◆ TASK DETAILS ◆
Could you repeat, word for word, every line from the one containing "right front paw: (593, 771)" through the final line of the records below, and nothing else?

▬▬▬▬▬▬▬▬▬▬

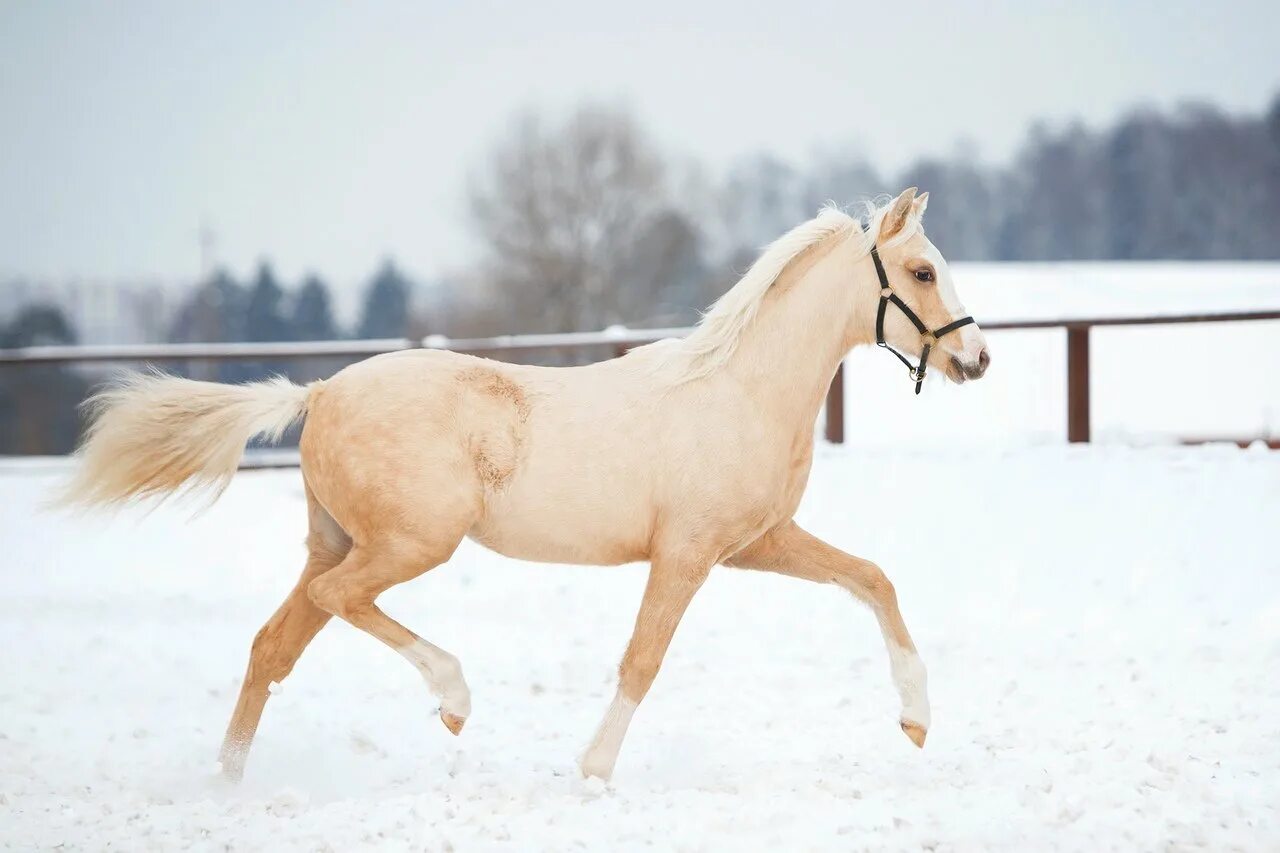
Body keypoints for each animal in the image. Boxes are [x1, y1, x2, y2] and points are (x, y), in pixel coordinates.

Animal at [62, 185, 988, 778]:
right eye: (923, 272)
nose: (977, 359)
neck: (739, 390)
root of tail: (320, 393)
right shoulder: (686, 554)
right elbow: (641, 660)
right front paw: (593, 771)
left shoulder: (757, 542)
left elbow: (873, 578)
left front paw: (916, 721)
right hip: (410, 543)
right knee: (338, 603)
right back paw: (454, 696)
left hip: (336, 541)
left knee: (272, 645)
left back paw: (228, 780)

▬▬▬▬▬▬▬▬▬▬

◆ EXERCISE OUTPUT ◆
right front paw: (593, 771)
left shoulder: (757, 542)
left elbow: (873, 578)
left front paw: (916, 721)
right hip: (410, 543)
right knee: (338, 603)
right back paw: (454, 696)
left hip: (336, 541)
left knee: (272, 645)
left back paw: (228, 780)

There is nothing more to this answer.